From a 1994 Dagstuhl Workshop. Selman is the one wearing a cap. |

Selman was a good colleague and a friend. I hosted his sabbatical at the University of Chicago in 1998 which produced a paper with Selman's student and my later postdoc Pavan Aduri. In Spring of 1999 Selman ran a NSF workshop in Chicago on Challenges for Theory of Computing.

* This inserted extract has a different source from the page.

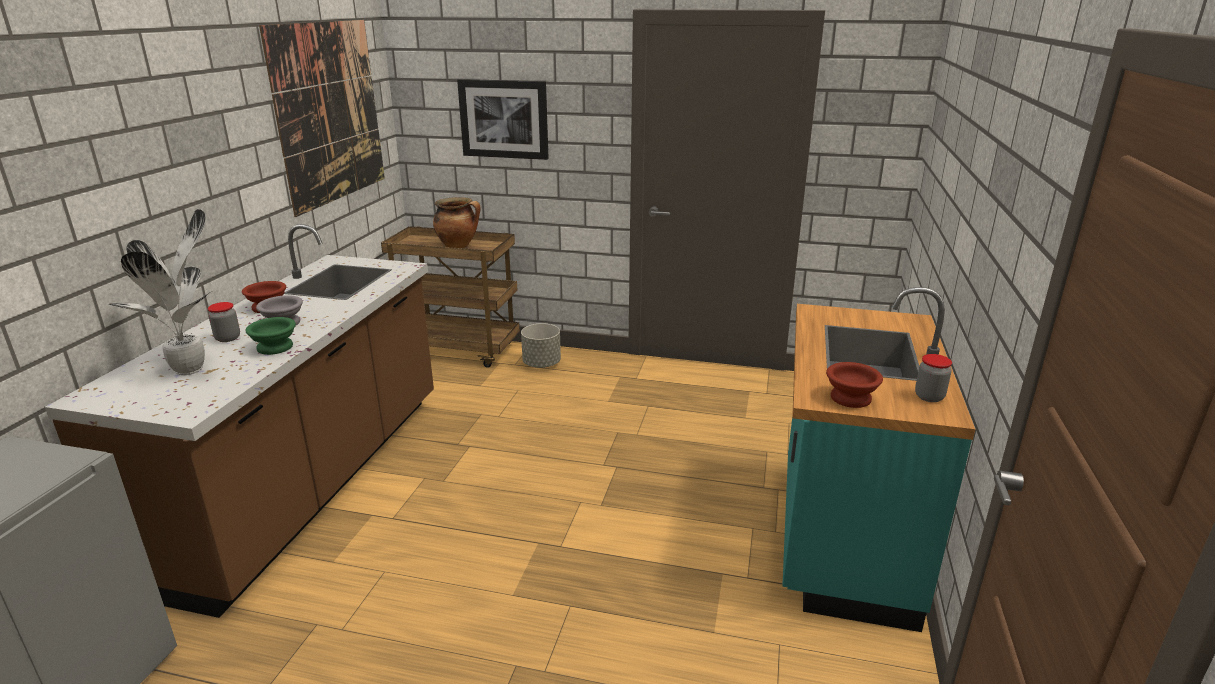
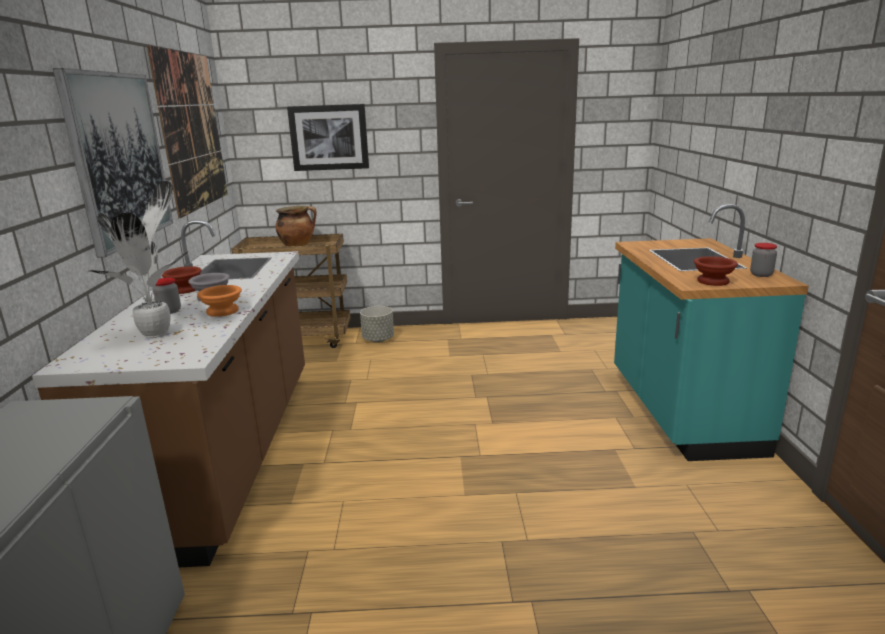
camera: 15 degrees left, 5 degrees down
green bowl [246,317,296,355] -> orange bowl [197,285,242,317]
none -> picture [53,68,173,258]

In a desire to create a community of complexity theorists and foster publications of their results, Selman led the efforts to establish the Structure in Complexity Theory conference, first held in 1986 in Berkeley, California. As a student in Berkeley I attended that meeting and the next twenty-five. The conference would join the IEEE in 1987, in 1996 renamed the IEEE Conference and Computational Complexity and in 2015 drop from the IEEE to become the Computational Complexity Conference, still going strong. Alan served as the first conference chair and as PC co-chair of the first meeting.

For all his service for the field, Selman received the ACM SIGACT Distinguished Service Award in 2002.

Selman joined University at Buffalo in 1990 to serve six years as department chair and then as a professor until he retired in 2014. Lane Hemaspaandra wrote a highly recommended appreciation for Selman and his research in honor of his retirement where he mentions some of Selman's research programs, including his seminal work on P-Selective sets, non-deterministic functions and his work with Joachim Grollman on one-way functions. Selman came down hard on anyone who got the wrong number of l's in Grollman, so we would often joking cite it as Grollman and Sellman or just Grollman et Al.

In my favorite Selman paper, in work with Hemaspaandra, Ashish Naik and Mitsu Ogihara, looks at witness reduction. If there is a set A in P such that for all satisfiable formula φ there is a unique satisfying assignment a of φ such that (φ,a) is in A then the polynomial-time hierarchy collapses. The more general question of whether NP=UP implies the polynomial-time hierarchy collapses remains open.

Also Selman's paper with Steve Homer giving an oracle where Σ_{2}^{P}-complete sets were isomorphic was instrumental to my own work on the isomorphism conjecture.

Bill wanted me to mention the Selman paper that most influenced him. Selman and Theodore Baker and gave the first oracle separating the second level of the polynomial-time hierarchy in 1979. It would take Yao and Håstad over five more years to get the whole hierarchy infinite relative to an oracle. The Baker-Selman proof could easily extend to show that AM games did not sit in Σ_{2}^{P}, a bit surprising as MA is in Σ_{2}^{P}.

In addition to his research, Selman wrote an introductory theory textbook with Homer as well as editor and co-editor of two editions of Complexity Theory Retrospective.

It would be no exaggeration to say the field of computational complexity and my own research within it would have been much different without Alan.

Alan drove a car with a "P NE NP" license plate. One day someone came up to him in a parking lot and said "Yes, but can you prove it?" Possibly the one thing in complexity he couldn't do.